Work instructions: Repeat the entries word for word. Leave nothing out.

Extracted information:
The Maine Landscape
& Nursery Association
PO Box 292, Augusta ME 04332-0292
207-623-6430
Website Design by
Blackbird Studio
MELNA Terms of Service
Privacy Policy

Your response:
The Maine Landscape
& Nursery Association
PO Box 292, Augusta ME 04332-0292
207-623-6430
Website Design by
Blackbird Studio
MELNA Terms of Service
Privacy Policy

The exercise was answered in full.